Julião Júnior pegou um queijo do seu lado e começou a jogar nela.

— Doido deve ser você! - ela pegou outro queijo despedaçando-o e retribuindo os arremessos.

Miguel tentou impedir no começo, mas logo estava cheio de queijo nos cabelos e também doce de leite, manteiga, iogurte. O estoque inteiro da loja estava se esvaindo em guerra de comida.
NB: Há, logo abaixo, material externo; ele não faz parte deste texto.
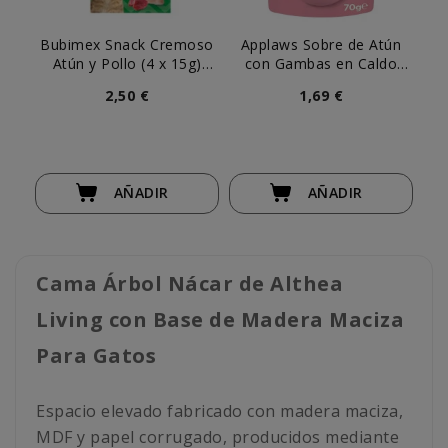
Bubimex Snack Cremoso
Applaws Sobre de Atún
Le
Atún y Pollo (4 x 15g)
con Gambas en Caldo
para Gato
para Gato
2,50 €
1,69 €
AÑADIR
AÑADIR
Cama Árbol Nácar de Althea
Living con Base de Madera Maciza
Para Gatos
Espacio elevado fabricado con madera maciza,
MDF y papel corrugado, producidos mediante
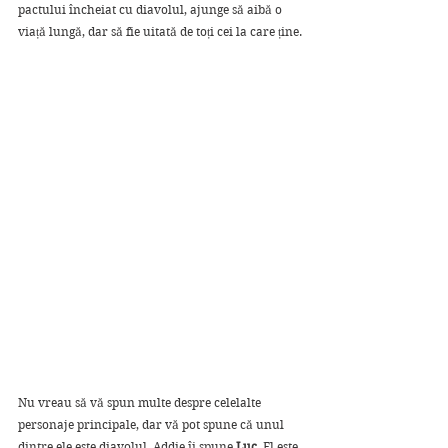
pactului încheiat cu diavolul, ajunge să aibă o 
viață lungă, dar să fie uitată de toți cei la care ține.
Nu vreau să vă spun multe despre celelalte 
personaje principale, dar vă pot spune că unul 
dintre ele este diavolul, Addie îi spune
 Luc
. El este 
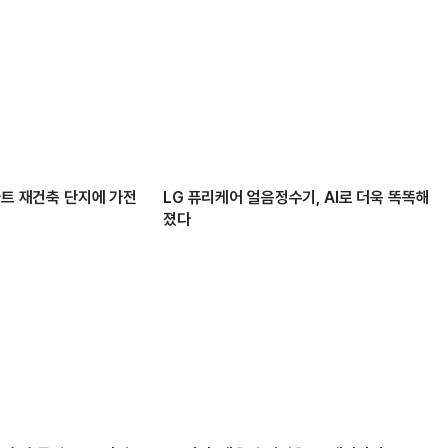
파트 재건축 단지에 가전
LG 퓨리케어 얼음정수기, AI로 더욱 똑똑해
졌다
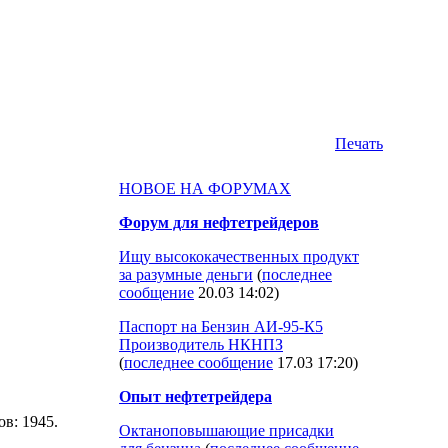
Печать
НОВОЕ НА ФОРУМАХ
Форум для нефтетрейдеров
Ищу высококачественных продукт
за разумные деньги
(
последнее
сообщение
20.03 14:02
)
Паспорт на Бензин АИ-95-К5
Производитель НКНПЗ
(
последнее сообщение
17.03 17:20
)
Опыт нефтетрейдера
ов: 1945.
Октаноповышающие присадки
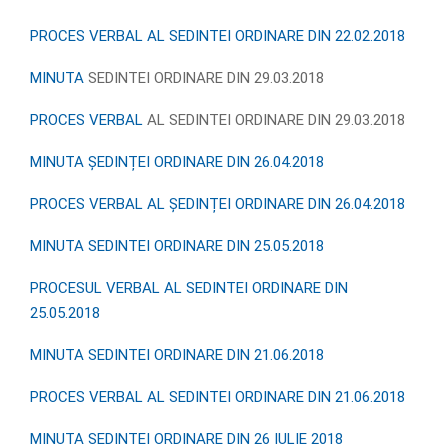
PROCES VERBAL AL SEDINTEI ORDINARE DIN 22.02.2018
MINUTA
SEDINTEI ORDINARE DIN 29.03.2018
PROCES VERBAL
AL SEDINTEI ORDINARE DIN 29.03.2018
MINUTA ȘEDINȚEI ORDINARE DIN 26.04.2018
PROCES VERBAL AL ȘEDINȚEI ORDINARE DIN 26.04.2018
MINUTA SEDINTEI ORDINARE DIN 25.05.2018
PROCESUL VERBAL AL SEDINTEI ORDINARE DIN
25.05.2018
MINUTA SEDINTEI ORDINARE DIN 21.06.2018
PROCES VERBAL AL SEDINTEI ORDINARE DIN 21.06.2018
MINUTA SEDINTEI ORDINARE DIN 26 IULIE 2018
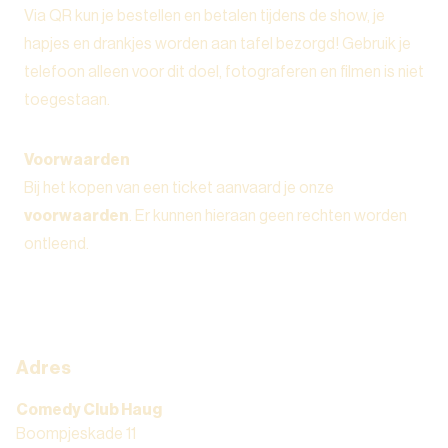
Via QR kun je bestellen en betalen tijdens de show, je
hapjes en drankjes worden aan tafel bezorgd! Gebruik je
telefoon alleen voor dit doel, fotograferen en filmen is niet
toegestaan.
Voorwaarden
Bij het kopen van een ticket aanvaard je onze
voorwaarden
. Er kunnen hieraan geen rechten worden
ontleend.
Adres
Comedy Club Haug
Boompjeskade 11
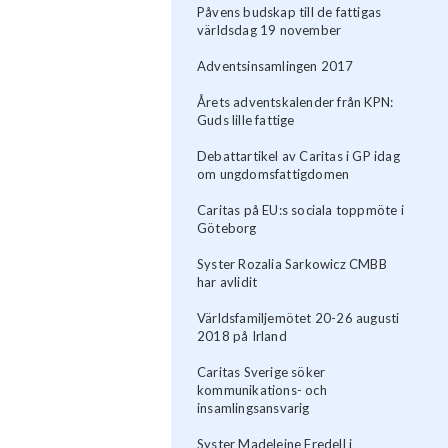
Påvens budskap till de fattigas
världsdag 19 november
Adventsinsamlingen 2017
Årets adventskalender från KPN:
Guds lille fattige
Debattartikel av Caritas i GP idag
om ungdomsfattigdomen
Caritas på EU:s sociala toppmöte i
Göteborg
Syster Rozalia Sarkowicz CMBB
har avlidit
Världsfamiljemötet 20-26 augusti
2018 på Irland
Caritas Sverige söker
kommunikations- och
insamlingsansvarig
Syster Madeleine Fredell i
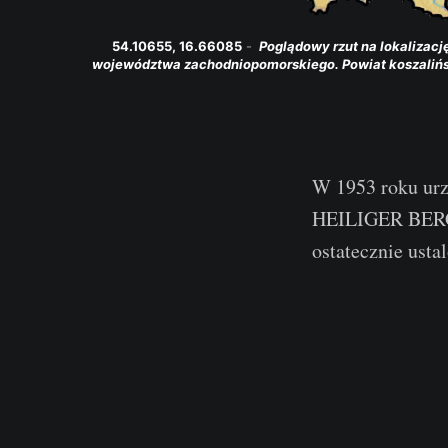
54.10655, 16.66085
 - 
 Poglądowy rzut na lokalizac
województwa zachodniopomorskiego. Powiat koszalińsk
W 1953 roku ur
HEILIGER BERG
ostatecznie u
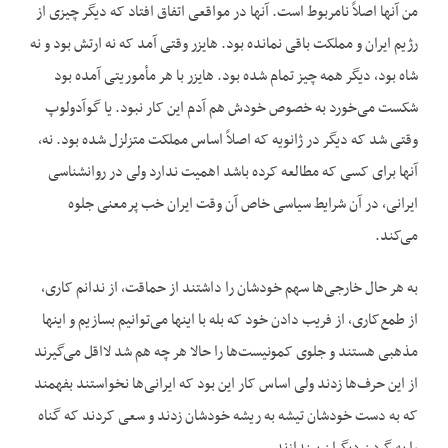
من آنها اصلاً نامربوط است. آنها در مواقعی اتفاق افتاد که دیگر چیزی از
رژیم ایران و مملکت باقی نمانده بود. هایزر وقتی آمد که نه ارتش بود و نه
شاه بود، دیگر همه چیز تمام شده بود. هایزر با هر مأموریتی آمده بود
شکست می‌خورد به خصوص خودش هم آدم این کار نبود. یا گوآدولوپ
وقتی شد که دیگر در ژانویه که اصلاً اساس مملکت متزلزل شده بود. نه،
آنها برای کسی که مطالعه کرده باشد اهمیت ندارد ولی در روانشناسی
ایرانی، در آن شرایط سیاسی خاص آن وقت ایران خب پرمعنی جلوه
می‌کند.
به هر حال خارجی‌ها سهم خودشان را داشتند از حماقت، از ندانم کاری،
از طمع‌کاری، از فریب دادن خود که بله با اینها می‌توانیم بسازیم و اینها
مذهبی هستند و جلوی کمونیست‌ها را حالا هر چه هم شد لااقل می‌گیرند
از این حرف‌ها زدند ولی اساس کار این بود که ایرانی‌ها نخواستند بفهمند
که به دست خودشان تیشه به ریشه خودشان زدند و سعی کردند که گناه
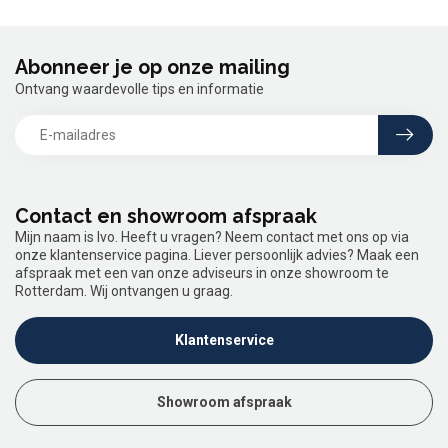
Abonneer je op onze mailing
Ontvang waardevolle tips en informatie
Contact en showroom afspraak
Mijn naam is Ivo. Heeft u vragen? Neem contact met ons op via
onze klantenservice pagina. Liever persoonlijk advies? Maak een
afspraak met een van onze adviseurs in onze showroom te
Rotterdam. Wij ontvangen u graag.
Klantenservice
Showroom afspraak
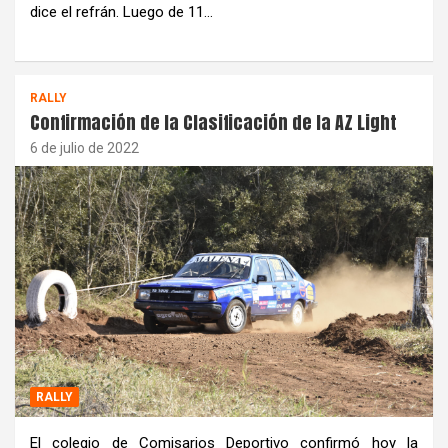
dice el refrán. Luego de 11…
RALLY
Confirmación de la Clasificación de la AZ Light
6 de julio de 2022
RALLY
El colegio de Comisarios Deportivo confirmó hoy la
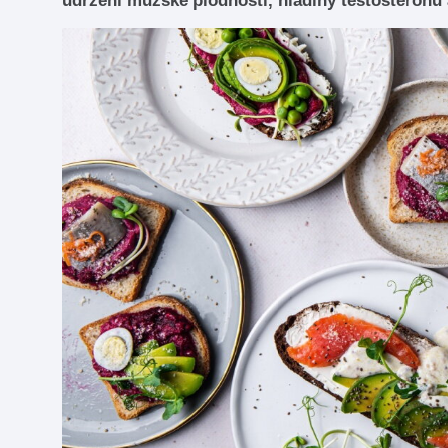
udržení mužské plodnosti, hladiny testosteronu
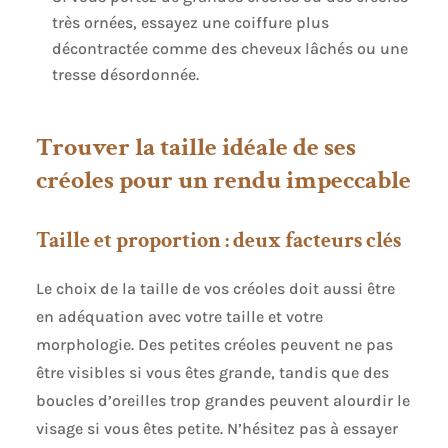
très ornées, essayez une coiffure plus
décontractée comme des cheveux lâchés ou une
tresse désordonnée.
Trouver la taille idéale de ses
créoles pour un rendu impeccable
Taille et proportion : deux facteurs clés
Le choix de la taille de vos créoles doit aussi être
en adéquation avec votre taille et votre
morphologie. Des petites créoles peuvent ne pas
être visibles si vous êtes grande, tandis que des
boucles d’oreilles trop grandes peuvent alourdir le
visage si vous êtes petite. N’hésitez pas à essayer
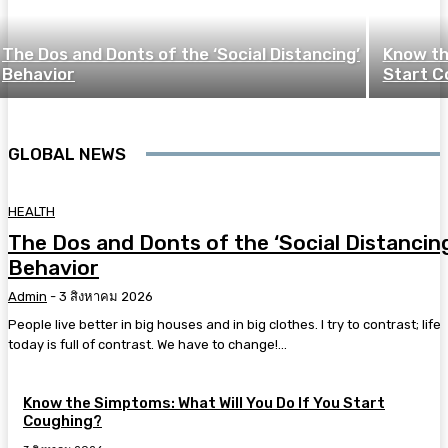
The Dos and Donts of the ‘Social Distancing’
Know th
Behavior
Start C
GLOBAL NEWS
HEALTH
The Dos and Donts of the ‘Social Distancin
Behavior
Admin
-
3 สิงหาคม 2026
People live better in big houses and in big clothes. I try to contrast; life
today is full of contrast. We have to change!...
Know the Simptoms: What Will You Do If You Start
Coughing?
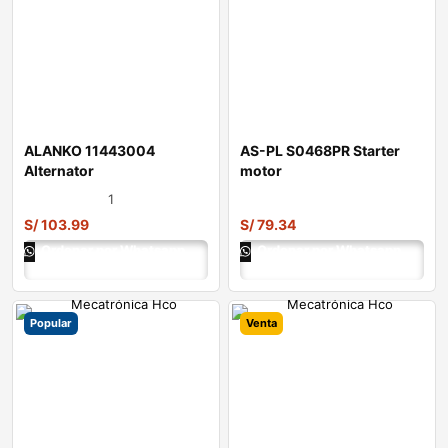
ALANKO 11443004
AS-PL S0468PR Starter
Alternator
motor
1
S/
103.99
S/
79.34
Ordenar por Whatsapp
Ordenar por Whatsapp
Popular
Venta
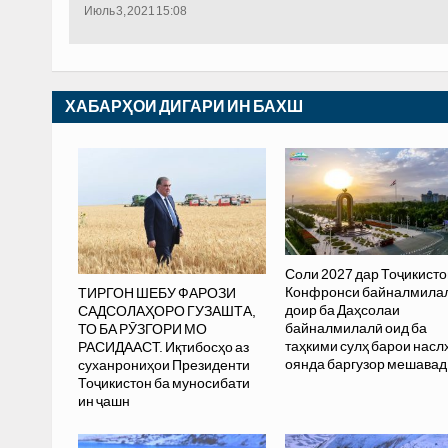
Июль 3, 2021 15:08
ХАБАРҲОИ ДИГАРИ ИН БАХШ
Соли 2027 дар Тоҷикисто
Конфронси байналмила
ТИРГОН ШЕБУ ФАРОЗИ
доир ба Даҳсолаи
САДСОЛАҲОРО ГУЗАШТА,
байналмилалӣ оид ба
ТО БА РӮЗГОРИ МО
таҳкими сулҳ барои насл
РАСИДААСТ. Иқтибосҳо аз
оянда баргузор мешавад
суханрониҳои Президенти
Тоҷикистон ба муносибати
ин ҷашн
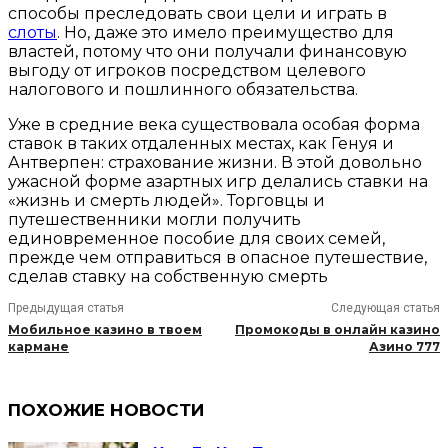
способы преследовать свои цели и играть в
слоты
. Но, даже это имело преимущество для
властей, потому что они получали финансовую
выгоду от игроков посредством целевого
налогового и пошлинного обязательства.
Уже в средние века существовала особая форма
ставок в таких отдаленных местах, как Генуя и
Антверпен: страхование жизни. В этой довольно
ужасной форме азартных игр делались ставки на
«жизнь и смерть людей». Торговцы и
путешественники могли получить
единовременное пособие для своих семей,
прежде чем отправиться в опасное путешествие,
сделав ставку на собственную смерть
Предыдущая статья
Следующая статья
Мобильное казино в твоем
Промокоды в онлайн казино
кармане
Азино 777
ПОХОЖИЕ НОВОСТИ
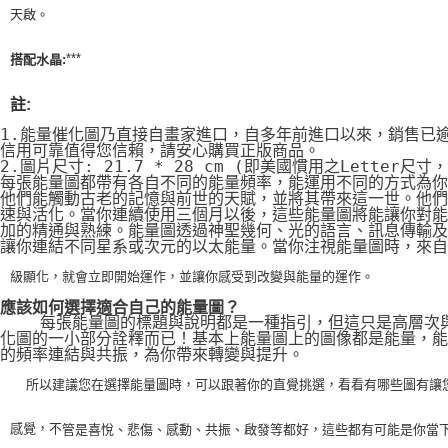
天啟。
***
搭配水晶:
註:
1.能量催化圖乃直接自畫家進口，自多年前進口以來，銷售已
信用可靠值得您信賴，請安心購買正版商品。
2.圖片尺寸: 21.7 * 28 cm (即美國慣用之Letter尺寸
每張能量圖都帶有各自不同的能量頻率，能運用不同的方式為你
他們能觸動古老的記憶與前世的天賦，並將其帶來這一世。他們
速與活化。當你連續使用三個月以後，這些能量圖將能讓你對能
加的精通與熟練。能量圖透過神聖幾何、光的語言、訊息傳輸及
讓你連結不同星系或次元的以太能量。當你注視能量圖時，來自
級顯化，就會立即開始運作，並讓你感受到改變與能量的運作。
應該如何選擇適合自己的能量圖？
    每張能量圖的標題與說明都是一種指引，但這只是高層次
化圖的一小部分詮釋而已！基本上能量圖上的圖像都是能量，能
的頻率連結與共振，為你帶來轉變與提升。
    所以建議您在選擇能量圖時，可以跟著你的直覺挑選，看看有哪些圖有讓
感覺，不
管是喜悅、悲傷、感動、共振、啟發等都好，這些都有可能是你當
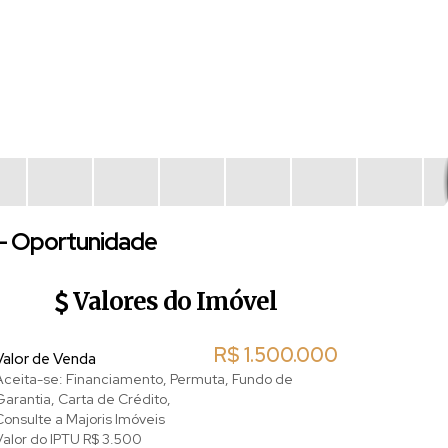
- Oportunidade
Valores do Imóvel
R$
1.500.000
Valor de Venda
Aceita-se: Financiamento, Permuta, Fundo de
Garantia, Carta de Crédito,
Consulte a Majoris Imóveis
Valor do IPTU
R$
3.500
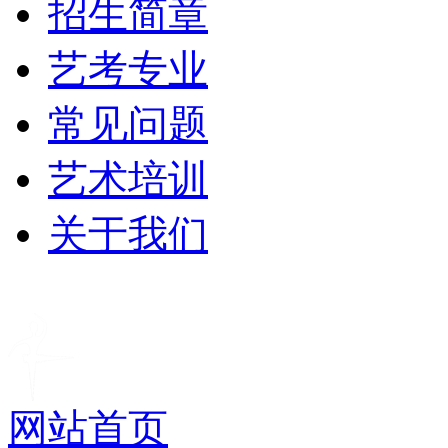
招生简章
艺考专业
常见问题
艺术培训
关于我们
网站首页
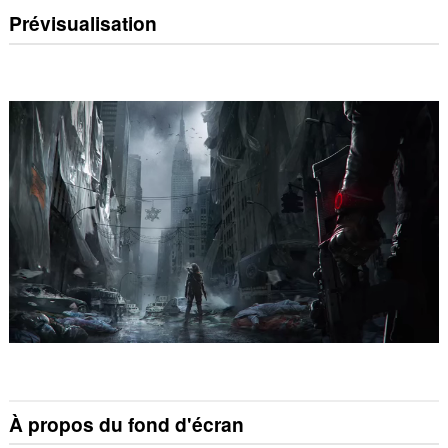
Prévisualisation
À propos du fond d'écran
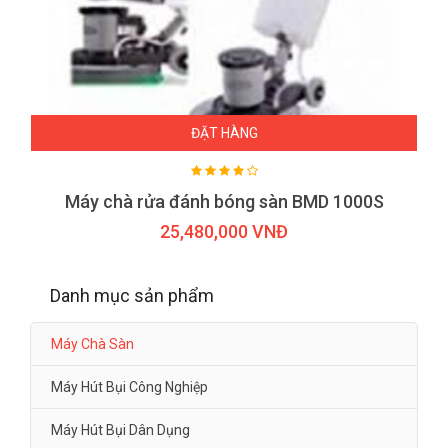
ĐẶT HÀNG
Máy chà rửa đánh bóng sàn BMD 1000S
25,480,000 VNĐ
Danh mục sản phẩm
Máy Chà Sàn
Máy Hút Bụi Công Nghiệp
Máy Hút Bụi Dân Dụng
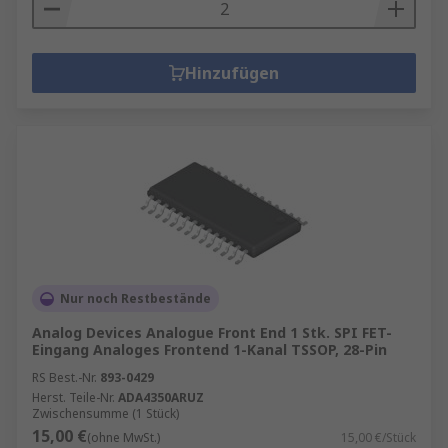
Hinzufügen
Nur noch Restbestände
Analog Devices Analogue Front End 1 Stk. SPI FET-
Eingang Analoges Frontend 1-Kanal TSSOP, 28-Pin
RS Best.-Nr.
893-0429
Herst. Teile-Nr.
ADA4350ARUZ
Zwischensumme (1 Stück)
15,00 €
(ohne MwSt.)
15,00 €/Stück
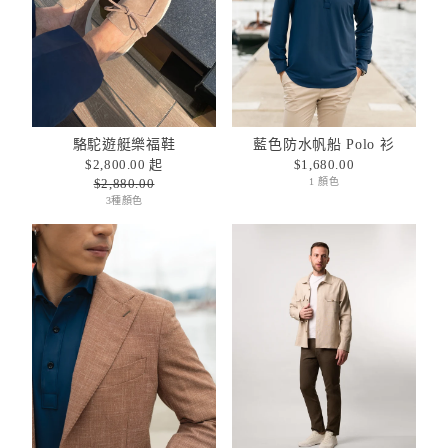
駱駝遊艇樂福鞋
藍色防水帆船 Polo 衫
$2,800.00 起
$1,680.00
$2,880.00
1 顏色
3種顏色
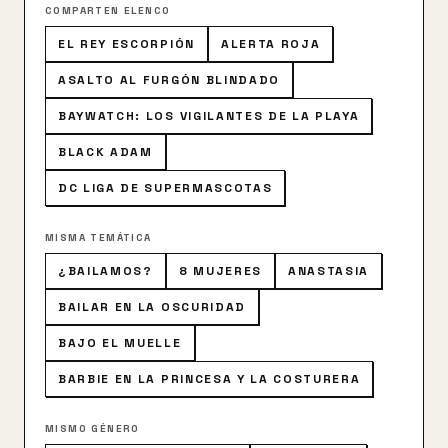
COMPARTEN ELENCO
EL REY ESCORPIÓN
ALERTA ROJA
ASALTO AL FURGÓN BLINDADO
BAYWATCH: LOS VIGILANTES DE LA PLAYA
BLACK ADAM
DC LIGA DE SUPERMASCOTAS
MISMA TEMÁTICA
¿BAILAMOS?
8 MUJERES
ANASTASIA
BAILAR EN LA OSCURIDAD
BAJO EL MUELLE
BARBIE EN LA PRINCESA Y LA COSTURERA
MISMO GÉNERO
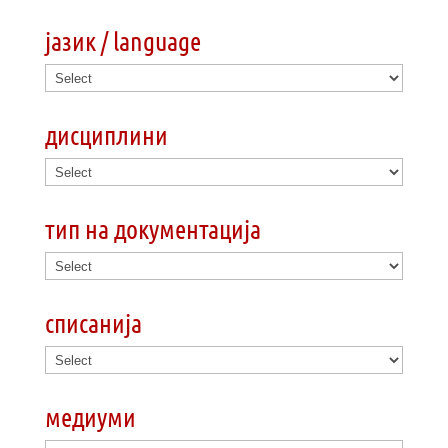
јазик / language
дисциплини
тип на документација
списанија
медиуми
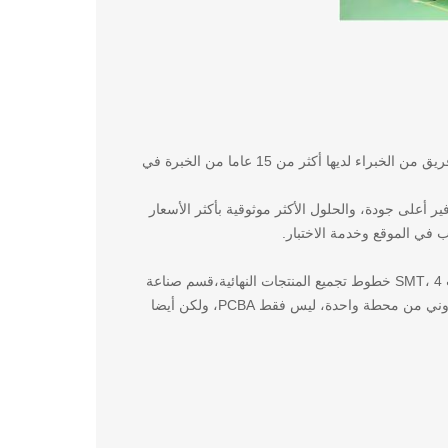
مجموعة المثلث الذهبي تسعى جاهدة لتوفير أعلى جودة وأكثر حلول تجميع PCB موثوقية. لدينا فريق من الخبراء لديها أكثر من 15 عاما من الخبرة في
الأولي إلى الإنتاج والتجميع، تم تصميم خدمات تجميع أقراص PCB لدينا لتوفير أعلى جودة، والحلول الأكثر موثوقية بأكثر الأسعار
مع 20 مهندس محترف في فريق البحث والتطوير، 2 مختبرات كاملة الميزات، 9 خطوط منتجات SMT، 4 خطوط تجميع المنتجات النهائية،قسم صناعة
الأجزاء الجهازية و 200 موظف، تقدم شركة Golden Triangle Smart Ltd خدمة التصنيع الإلكتروني من محطة واحدة، ليس فقط PCBA، ولكن أيضا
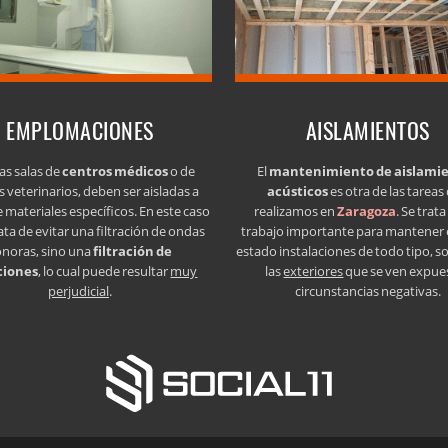
EMPLOMACIONES
AISLAMIENTOS
as salas de
centros médicos
o de
El
mantenimiento de aislami
s veterinarios, deben ser aisladas a
acústicos
es otra de las tareas
e materiales específicos. En este caso
realizamos en
Zaragoza
. Se trat
ata de evitar una filtración de ondas
trabajo importante para mantener
onoras, sino una
filtración de
estado instalaciones de todo tipo, s
ciones
, lo cual puede resultar
muy
las
exteriores
que se ven expue
perjudicial
.
circunstancias negativas.
- 50015 Zaragoza (Zaragoza) ·
Aviso legal LSSI · Política de cookies · Política 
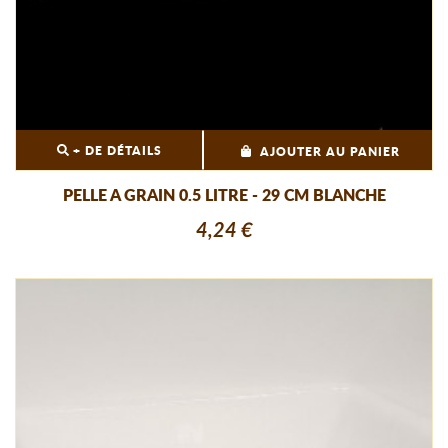
+ DE DÉTAILS
AJOUTER AU PANIER
PELLE A GRAIN 0.5 LITRE - 29 CM BLANCHE
4,24 €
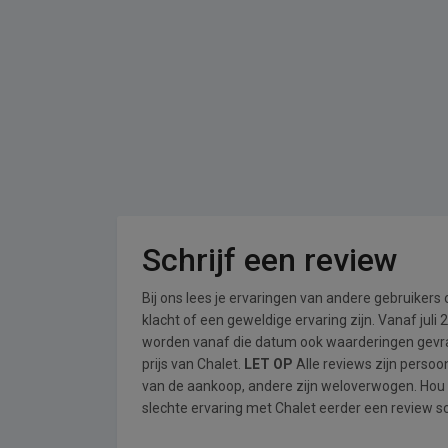
Schrijf een review
Bij ons lees je ervaringen van andere gebruikers
klacht of een geweldige ervaring zijn. Vanaf jul
worden vanaf die datum ook waarderingen gevraa
prijs van Chalet.
LET OP
Alle reviews zijn perso
van de aankoop, andere zijn weloverwogen. Hou
slechte ervaring met Chalet eerder een review sc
— Olha o prejuízo que ocê me deu! - Júnior se deu conta de repente parando de jogar comida nela.

— Não te dei prejuízo nenhum, só joguei o doce de leite no seu cabelo, você que começou a guerra.

— Pois há de me pagar o prejuízo!

— Pago o doce de leite! O resto é por sua conta! - ela deu um sorriso de triunfo a ele.

— Saia da minha loja, ocê saia da minha loja antes que eu chame a polícia!

Clara automaticamente parou de sorrir quando ouviu a menção de polícia. Pegou Miguel pela mão e saiu da bagunça que a loja havia se transformado o mais rápido que conseguiu.

— Garoto insuportável que não respondeu às minhas perguntas. Bem que mereceu ter todo estoque de sua loja nojenta estragado.

— E-est-t-tragar c-c-comi-d-da n-n-nunca é u-u-ma o-p-pição.

— Não venha com moralismos pra cima de mim. Você devia me defender! Ele mentiu para mim!

— E s-se e-l-le n-n-não men-t-tiu?

Clara parou de andar apressada pelas ruas e encarou o amigo preocupada.

— Mas como ele poderia ser Julião Petruchio? Meu pai não é um adolescente. - tentou parecer óbvia.

— S-sim m-mas as p-p-pesso-a-as têm n-n-nom-m-mes igua-i-is às v-v-vezes.

— Impossível, Julião Petruchio é um nome incomum, seria muita coincidência. Uma coincidência absurda demais.

— A n-n-não s-ser q-que ele s-se-j-ja…

— Meu irmão… - sua espinha gelou diante dessa possibilidade.

Lembrou do envelope da carta que havia pego da caixa da mãe e guardado em sua bolsa quando saiu da casa de seu avô em busca de respostas.

Puxou Miguel pela mão e sentou-se num banco de uma pequena praça, sua mão estava tremendo quando rasgou o envelope que dizia apenas: "Para meu filho".

"Lisboa 1932,

O dia está lindo para um dia de parque, observo sua irmã brincando sorridente na grama com Miguel enquanto fazemos um piquenique. Pequenos momentos que gostaria de gravar de algum modo, como num quadro para que pudesse assistir sempre que quisesse relembrar. Não posso fazer isso então escrevo. Escrevo para você meu filho imaginando se um dia você teve ou ainda terá algo parecido com isso ao lado de seu pai. Sei que tem campos lindos para um piquenique por aí, mas sei também que seu pai é um trabalhador, será que ele te permitiria ter esses vislumbres de criança e aproveitaria o momento com você? Aposto que já aprendeu a tirar leite das vacas e a brincar com as galinhas. Curta sua infância enquanto é tempo, o tempo voa depressa demais. Queria estar nos campos verdes da fazenda com você e sua irmã aproveitando um dia de sol enquanto vocês brincam pela grama e tomam leite fresco e o melhor queijo da região. Mas às vezes a vida não nos permite ter o pacote completo. Eu te amo meu filho, ontem, hoje e sempre. Sua mãe Catarina".

Clara amassou o papel em sua mão e começou a chorar. Sua mãe mentiu para si sua vida inteira. Ela tinha de fato um irmão. Precisava conversar com ela frente a frente e a confrontar.